The IMF’s Pernicious Perfect Storm Tracking

The IMF’s spring global financial stability snapshot published around the post-virus virtual meetings described an emerging and frontier market “perfect storm,” with record capital outflows from leveraged and low-rated borrowers inviting a restructuring wave. Global central banks have rushed credit and liquidity relief as their own financial institutions, including asset managers and insurers, are squeezed, as countries in the firing line roll out fiscal and monetary packages and consider exchange rate interventions and restrictions. The government bond stock with yields less than 1% doubled the past year to 80% of the total, as riskier corporate segments valued at  almost $10 trillion sold off across the board. US high-yield default prospects reached 10% as the market closed, as standard commercial paper and dollar funding also evaporated. Equities at overstretched levels were not spared, as earnings per share forecasts went negative. The MSCI index dropped 20% as commodity-producer listings in particular were abandoned with price collapse.
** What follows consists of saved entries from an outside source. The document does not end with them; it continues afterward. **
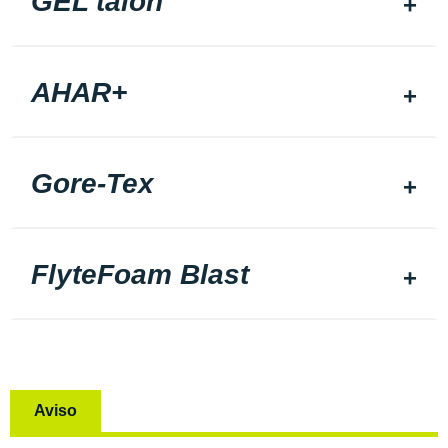
GEL talon
AHAR+
Gore-Tex
FlyteFoam Blast
Aviso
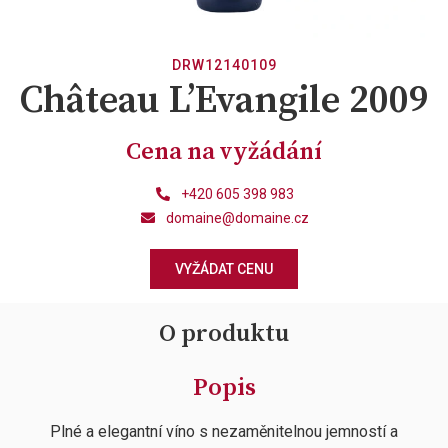
DRW12140109
Château L’Evangile 2009
Cena na vyžádání
+420 605 398 983
domaine@domaine.cz
VYŽÁDAT CENU
O produktu
Popis
Plné a elegantní víno s nezaměnitelnou jemností a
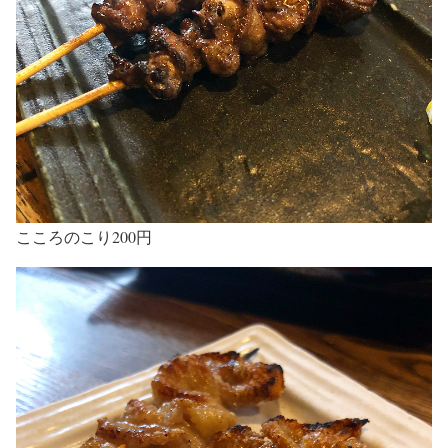
こころのこり200円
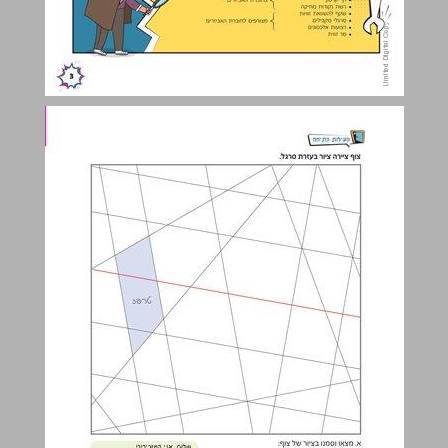
פעילות פתיחה ... 4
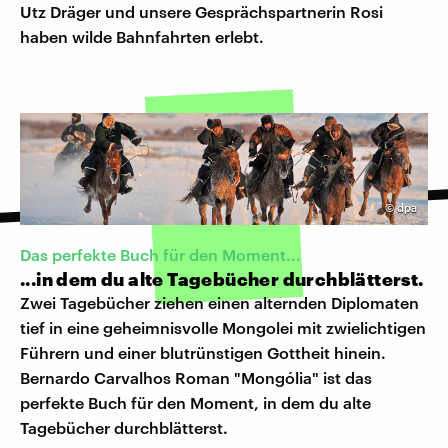
Utz Dräger und unsere Gesprächspartnerin Rosi
haben wilde Bahnfahrten erlebt.
©
dpa
Das perfekte Buch für den Moment...
...in dem du alte Tagebücher durchblätterst.
Zwei Tagebücher ziehen einen alternden Diplomaten
tief in eine geheimnisvolle Mongolei mit zwielichtigen
Führern und einer blutrünstigen Gottheit hinein.
Bernardo Carvalhos Roman "Mongólia" ist das
perfekte Buch für den Moment, in dem du alte
Tagebücher durchblätterst.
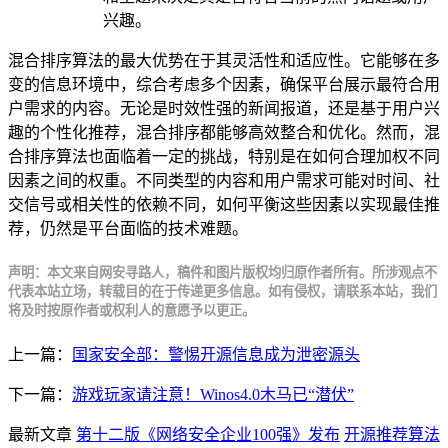
兴趣。
混合排序算法的最大优势在于其灵活性和适应性。它能够在多
变的信息环境中，综合考虑多个因素，确保平台展示最符合用
户需求的内容。无论是时效性强的新闻报道，还是基于用户兴
趣的个性化推荐，混合排序都能够高效整合和优化。然而，混
合排序算法也面临着一定的挑战，特别是在如何合理加权不同
因素之间的权重。不同类型的内容和用户需求可能对时间、社
交信号或相关性的依赖不同，如何平衡这些因素以实现最佳推
荐，仍然是平台面临的技术难题。
声明：本文来自网安寻路人，稿件和图片版权均归原作者所有。所涉观点不
代表本站立场，转载目的在于传递更多信息。如有侵权，请联系本站，我们
将及时按原作者或权利人的意愿予以更正。
上一篇：
国家安全部：警惕开源信息成为泄密源头
下一篇：
游戏玩家请注意！Winos4.0木马已“潜伏”
最新文章
第十二版《网络安全企业100强》发布
开源推荐算法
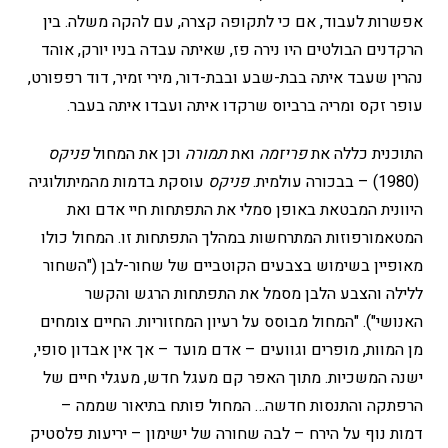
אפשרות לעבוד, אם כי לתקופה קצרה, עם להקה משלה. בין
הרקדנים הבולטים היו נירה פז, שאיתה עבדה בניו יורק, אוהד
נהרין שעבד איתה בבת-שבע ובבת-דור, מירי זמיר, דוד רפפורט,
עופר זקס ומריה ברביוס שרקדו איתה ועבדו איתה בעבר.
התוכנית כללה את
פריזמה
ואת
תמורה
וכן את המחול
פניקס
(1980) – בבכורה עולמית.
פניקס
עוסקת בדמות מהמיתולוגיה
היוונית המבטאת באופן סמלי את התפתחות חיי אדם ואת
המטאמורפוזות המתרחשות במהלך התפתחות זו. המחול כולו
מאופיין בשימוש בצבעים הקוטביים של שחור-לבן ("השחור
ללילה והצבע הלבן מסמל את התפתחות הרגש והקשר
האנושי"). "המחול מבוסס על רעיון המחזוריות. החיים צומחים
מן המוות, מופרים וגוועים – אדם מועד – אך אין אבדון סופי,
ישנה המשכיות. מתוך האפר קם מעגל חדש, מעגלי חיים של
הרפתקה והתנסות חדשה… המחול פותח בתיאור שממה –
דמות נוף על הירח – לבה שחורה של ישימון – יריעות פלסטיק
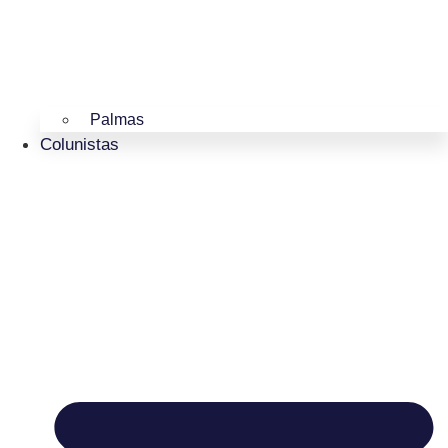
Palmas
Colunistas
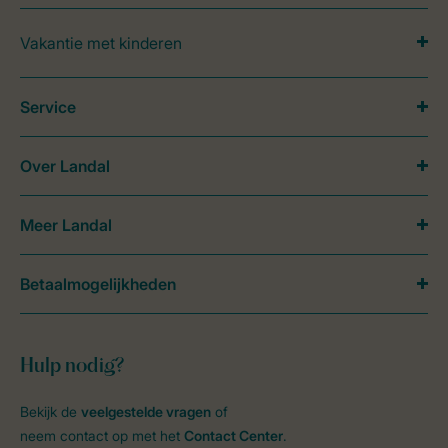
Vakantie met kinderen
Service
Over Landal
Meer Landal
Betaalmogelijkheden
Hulp nodig?
Bekijk de
veelgestelde vragen
of
neem contact op met het
Contact Center
.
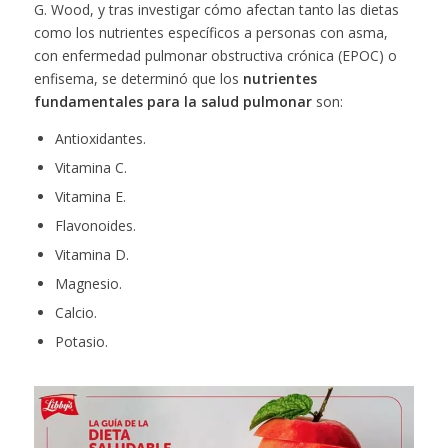
G. Wood, y tras investigar cómo afectan tanto las dietas
como los nutrientes específicos a personas con asma,
con enfermedad pulmonar obstructiva crónica (EPOC) o
enfisema, se determinó que los
nutrientes
fundamentales para la salud pulmonar
son:
Antioxidantes.
Vitamina C.
Vitamina E.
Flavonoides.
Vitamina D.
Magnesio.
Calcio.
Potasio.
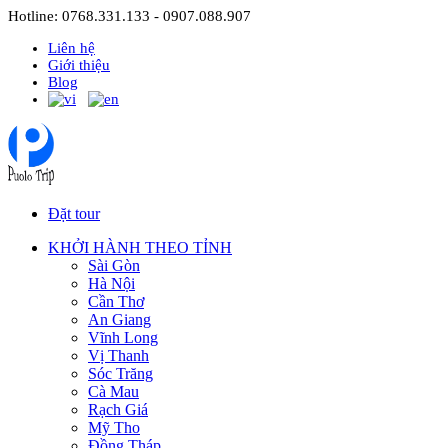
Hotline: 0768.331.133 - 0907.088.907
Liên hệ
Giới thiệu
Blog
Đặt tour
KHỞI HÀNH THEO TỈNH
Sài Gòn
Hà Nội
Cần Thơ
An Giang
Vĩnh Long
Vị Thanh
Sóc Trăng
Cà Mau
Rạch Giá
Mỹ Tho
Đồng Tháp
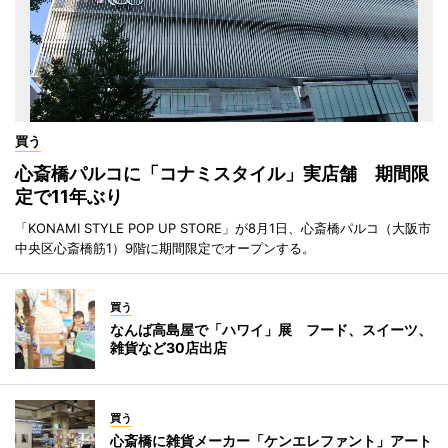
買う
心斎橋パルコに「コナミスタイル」実店舗 期間限
定で11年ぶり
「KONAMI STYLE POP UP STORE」が8月1日、心斎橋パルコ（大阪市
中央区心斎橋筋1）9階に期間限定でオープンする。
買う
なんば高島屋で「ハワイ」展 フード、スイーツ、
雑貨など30店出店
買う
心斎橋に雑貨メーカー「ケンエレファント」アート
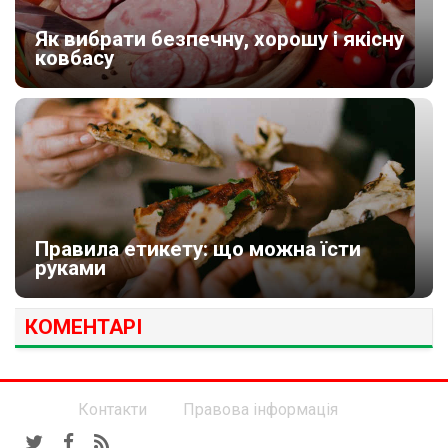
Як вибрати безпечну, хорошу і якісну
ковбасу
Правила етикету: що можна їсти
руками
КОМЕНТАРІ
Контакти
Правова інформація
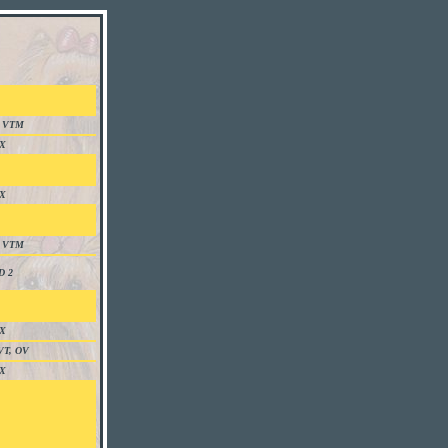
, VTM
X
X
, VTM
D 2
X
VT, OV
X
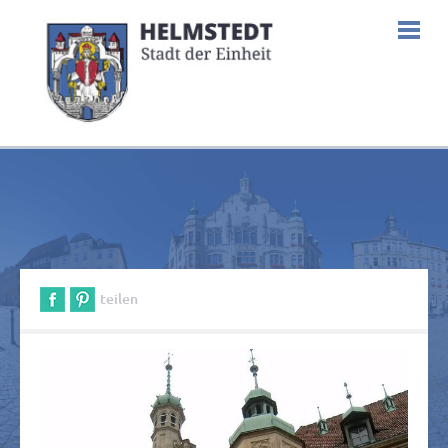
teilen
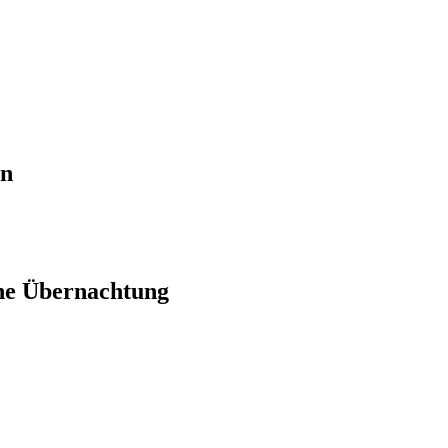
en
ne Übernachtung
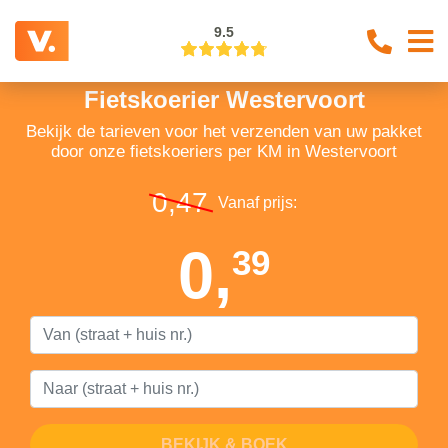
9.5
Fietskoerier Westervoort
Bekijk de tarieven voor het verzenden van uw pakket
door onze fietskoeriers per KM in Westervoort
0,47
Vanaf prijs:
0,
39
BEKIJK & BOEK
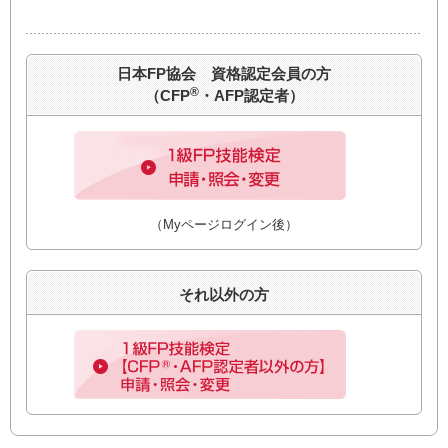
日本FP協会 資格認定会員の方
®
（CFP
・AFP認定者）
（Myページログイン後）
それ以外の方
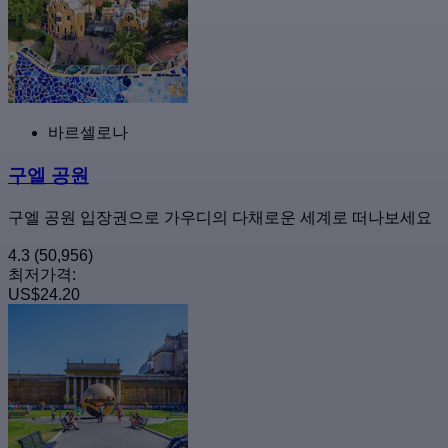
바르셀로나
구엘 공원
구엘 공원 입장권으로 가우디의 다채로운 세계로 떠나보세요
4.3
(50,956)
최저가격:
US$24.20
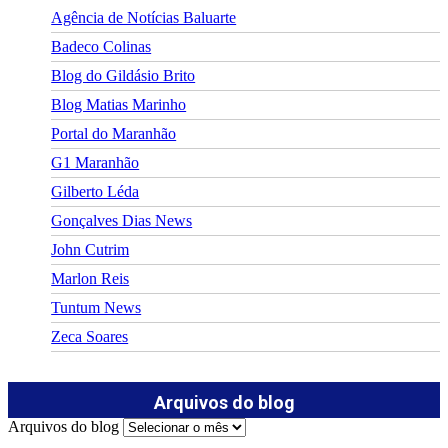
Agência de Notícias Baluarte
Badeco Colinas
Blog do Gildásio Brito
Blog Matias Marinho
Portal do Maranhão
G1 Maranhão
Gilberto Léda
Gonçalves Dias News
John Cutrim
Marlon Reis
Tuntum News
Zeca Soares
Arquivos do blog
Arquivos do blog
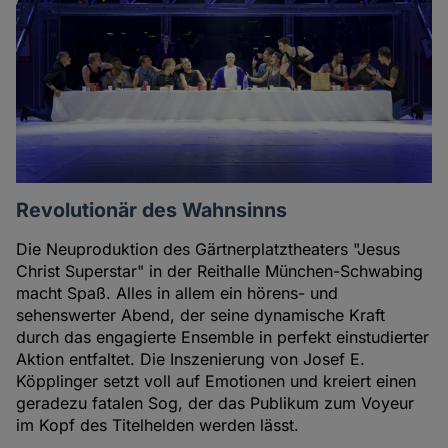
Revolutionär des Wahnsinns
Die Neuproduktion des Gärtnerplatztheaters "Jesus
Christ Superstar" in der Reithalle München-Schwabing
macht Spaß. Alles in allem ein hörens- und
sehenswerter Abend, der seine dynamische Kraft
durch das engagierte Ensemble in perfekt einstudierter
Aktion entfaltet. Die Inszenierung von Josef E.
Köpplinger setzt voll auf Emotionen und kreiert einen
geradezu fatalen Sog, der das Publikum zum Voyeur
im Kopf des Titelhelden werden lässt.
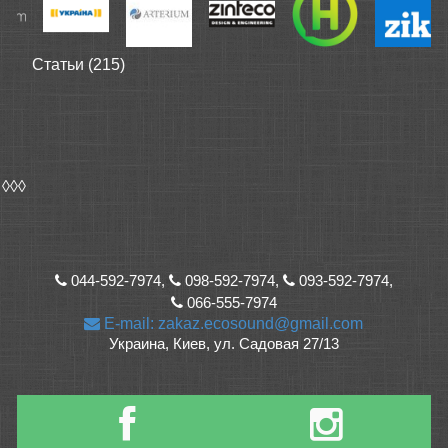
Статьи (215)
◊◊◊
044-592-7974,
098-592-7974,
093-592-7974,
066-555-7974
E-mail: zakaz.ecosound@gmail.com
Украина, Киев, ул. Садовая 27/13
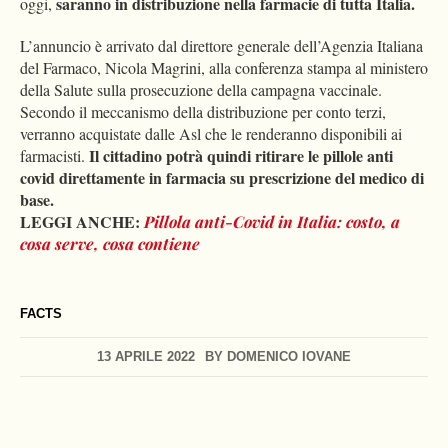
saranno in distribuzione nella farmacie di tutta Italia.
oggi,
L’annuncio è arrivato dal direttore generale dell’Agenzia Italiana
del Farmaco, Nicola Magrini, alla conferenza stampa al ministero
della Salute sulla prosecuzione della campagna vaccinale.
Secondo il meccanismo della distribuzione per conto terzi,
verranno acquistate dalle Asl che le renderanno disponibili ai
Il cittadino potrà quindi ritirare le pillole anti
farmacisti.
covid direttamente in farmacia su prescrizione del medico di
base.
LEGGI ANCHE:
Pillola anti-Covid in Italia: costo, a
cosa serve, cosa contiene
FACTS
13 APRILE 2022
BY
DOMENICO IOVANE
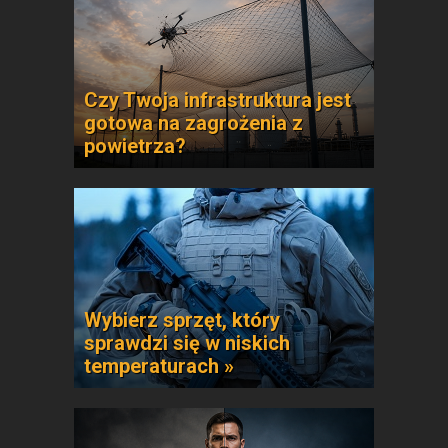
Czy Twoja infrastruktura jest
gotowa na zagrożenia z
powietrza?
Wybierz sprzęt, który
sprawdzi się w niskich
temperaturach »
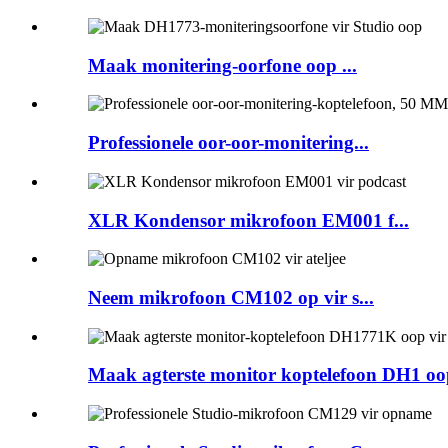
Maak monitering-oorfone oop ...
Professionele oor-oor-monitering...
XLR Kondensor mikrofoon EM001 f...
Neem mikrofoon CM102 op vir s...
Maak agterste monitor koptelefoon DH1 oop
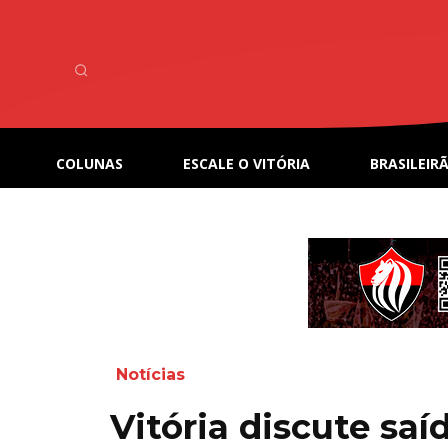
COLUNAS
ESCALE O VITÓRIA
BRASILEIRÃ
Notícias
Vitória discute sa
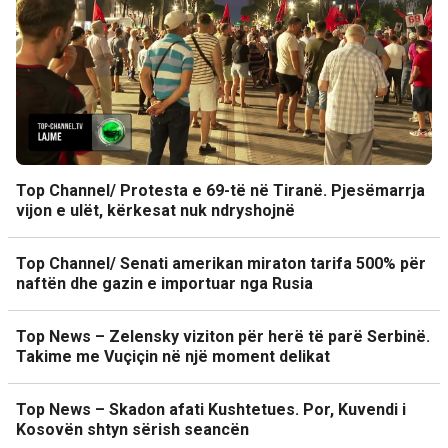
Top Channel/ Protesta e 69-të në Tiranë. Pjesëmarrja
vijon e ulët, kërkesat nuk ndryshojnë
Top Channel/ Senati amerikan miraton tarifa 500% për
naftën dhe gazin e importuar nga Rusia
Top News – Zelensky viziton për herë të parë Serbinë.
Takime me Vuçiçin në një moment delikat
Top News – Skadon afati Kushtetues. Por, Kuvendi i
Kosovën shtyn sërish seancën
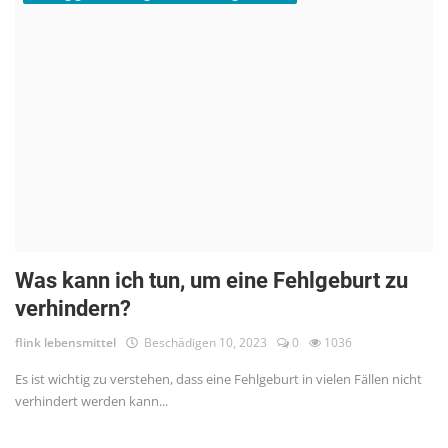
Was kann ich tun, um eine Fehlgeburt zu
verhindern?
flink lebensmittel
Beschädigen 10, 2023
0
1036
Es ist wichtig zu verstehen, dass eine Fehlgeburt in vielen Fällen nicht
verhindert werden kann...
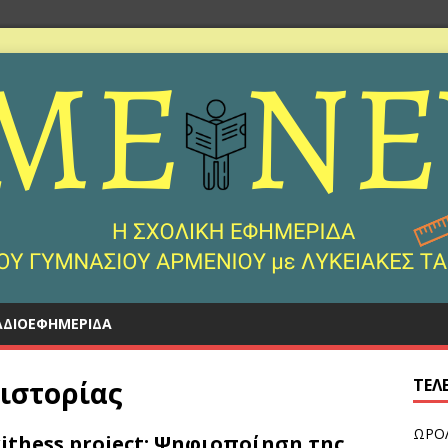
ΑΔΙΟΕΦΗΜΕΡΊΔΑ
 ιστορίας
ΤΕΛ
ΩΡΟ
ithess project: Ψηφιοποίηση της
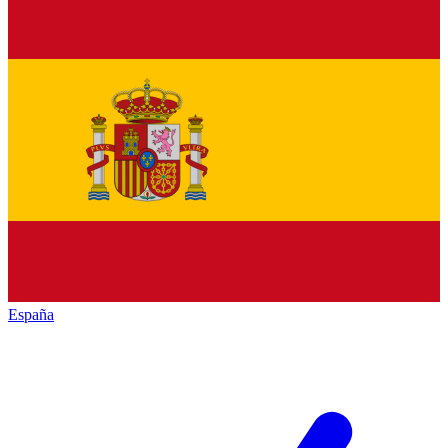
España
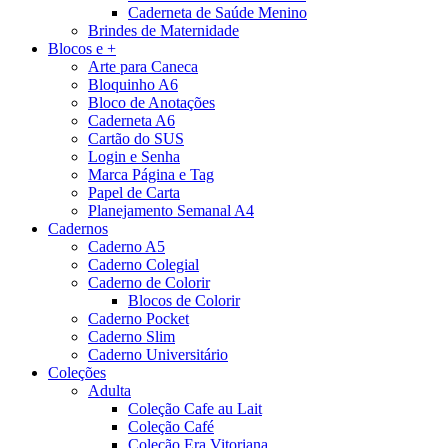
Caderneta de Saúde Menino
Brindes de Maternidade
Blocos e +
Arte para Caneca
Bloquinho A6
Bloco de Anotações
Caderneta A6
Cartão do SUS
Login e Senha
Marca Página e Tag
Papel de Carta
Planejamento Semanal A4
Cadernos
Caderno A5
Caderno Colegial
Caderno de Colorir
Blocos de Colorir
Caderno Pocket
Caderno Slim
Caderno Universitário
Coleções
Adulta
Coleção Cafe au Lait
Coleção Café
Coleção Era Vitoriana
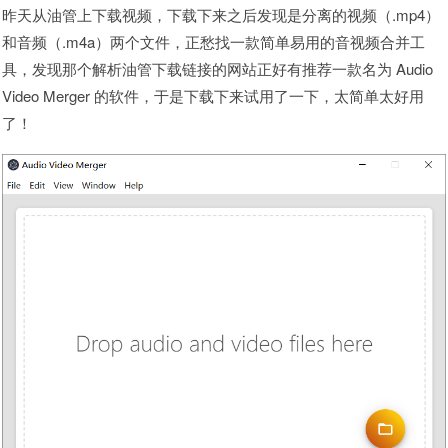
昨天从油管上下载视频，下载下来之后发现是分离的视频（.mp4）
和音频（.m4a）两个文件，正愁找一款简单易用的音视频合并工
具，发现那个解析油管下载链接的网站正好有推荐一款名为 Audio
Video Merger 的软件，于是下载下来试用了一下，太简单太好用
了！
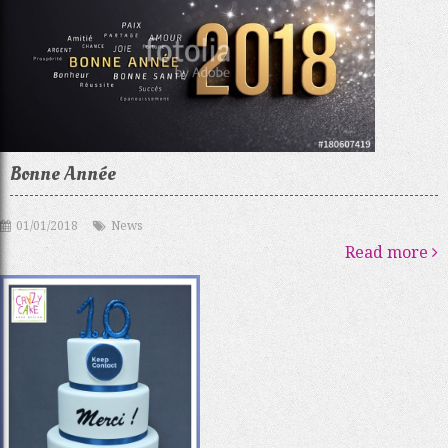
Bonne Année
01/01/2018
News
Read more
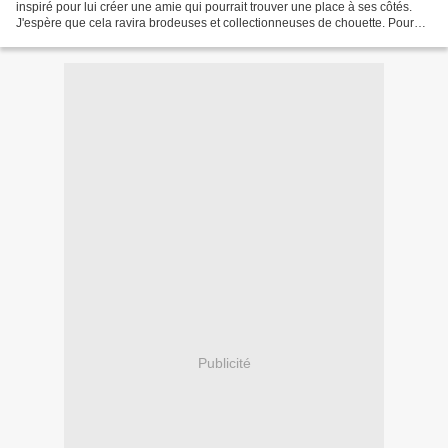
inspiré pour lui créer une amie qui pourrait trouver une place à ses côtés.
J'espère que cela ravira brodeuses et collectionneuses de chouette. Pour
otenir la grille gratuite en format...
Publicité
By the end of March EMBI spreads were 700 basis points over US Treasuries, on a combined $100 billion in foreign fund outflows for the quarter. China, where the coronavirus bred, was an exception to tighter financial conditions as officials ordered credit support and investors continued to buy securities to match index weightings.

The IMF’s April World Economic Outlook predicted 3% GDP contraction this year, with a probability it could be double that figure with further virus spread and extreme containment measures. With this scenario emerging financial market instability will deepen and “permanently scar” bank balance sheets, the analysis warns. These “cracks” will also appear in developed markets with asset losses and bad loans and pressure low liquidity and profitability. The EM sudden stop and oil price crash is a harder stress test than in 2008-09 with increased leverage and reduced policy space. Big Gulf debt issuers are geared to hydrocarbons; interest rates are already low; and structural budget deficits in Brazil, South Africa and elsewhere are high. Foreign investors in turn are bigger owners of domestic stocks and bonds, and quasi-sovereign borrowers like Pemex will continue ratings downgrades. Shadow banks in China and India are in trouble, and trade finance has disappeared in African economies. Frontier market rollover needs are above $5 billion annually, with Zambia likely the first in regional defaults.

Currency intervention programs are widespread in major developing economies Mexico, Indonesia and Russia to tamp volatility, but longer-term adjustment is recommended after the viral outbreak subsides. Capital controls are acceptable if temporary and transparent, an endorsement reflecting a longtime shift from traditional orthodoxy as the Fund looks to offer its “integrated policy framework.” Sovereign debt managers in turn should prepare contingency plans to complement existing strategies that may involve “preemptive” commercial obligation rescheduling and restructuring. The G-20 has approved an official bilateral standstill still to be defined in detail as to non-Paris Club creditor participation. Multilateral cooperation is through the IMF’s $1 trillion in available nominal resources, but should also embrace home and host country financial regulation and medical trade, with essential supplies open to export and free from price controls to avoid more health complications, the review concludes.